Do something alone together
You probably became close in the first place because you managed to get away from everyone else and do something alone together. Try doing that again. By separating yourselves from other distractions, you can focus more on each other. It becomes a good opportunity to have other bonding activities such as …
Make new memories
In long term relationships there is a tendency to focus on ‘the good old days’ as a way of staying connected. That’s a good idea, but the reason you are recollecting those past experiences is because you made them together in the first place. Make new ones. When you do, you’re going to have more to talk about and explore about each other.
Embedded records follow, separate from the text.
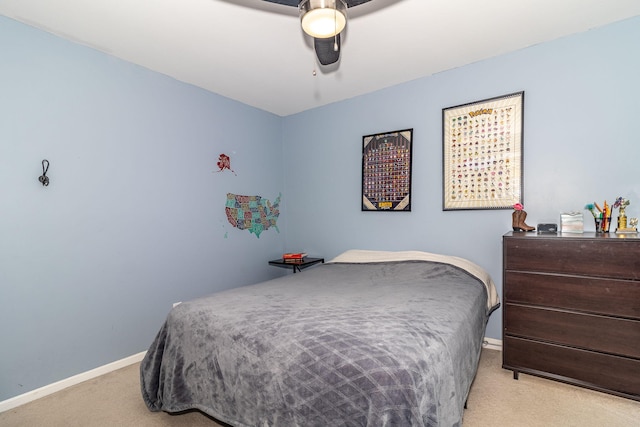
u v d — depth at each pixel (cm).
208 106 296
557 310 183
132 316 238
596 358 173
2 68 181
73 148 209
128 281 236
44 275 196
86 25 192
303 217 364
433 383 102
Is there tension? Address it
I had a falling out with a friend a long time ago. Once upon a time, we were as close as could be. It wasn’t until we both decided to confront that old issue that we were ever able to get past it. If you had an old argument that is still presenting a problem, do the bold thing and tackle it. If you don’t, it’s just going to grow, blow out of proportion and drive you further apart. In this process you might have to …
Accept your differences
Being close doesn’t mean—or shouldn’t mean—being identical. That’s not very interesting (unless you’re a narcissist). As time goes by, there are going to be beliefs, opinions or decisions that you are just not going to agree on. Remember, you are unique people on your own journey through life, but you became close in the first place because you wanted to share part of that journey together.
Take up an activity together
The daily grind of life can become a bit stale and boring. A great way to introduce new challenges and topics is to take on a new activity together. While you’re at it, make it something that magnifies the good in the world, like volunteering at a public garden or a soup kitchen, or starting your own neighborhood cleanup project.
Take the hard road
Don’t let yourself get complacent. Inject something new or plan something challenging. If your friend/partner just won’t say YES to anything, do it without them but bring back stories and enthusiasm. There’s a good chance that when they see your excitement, they will want to be a part of it.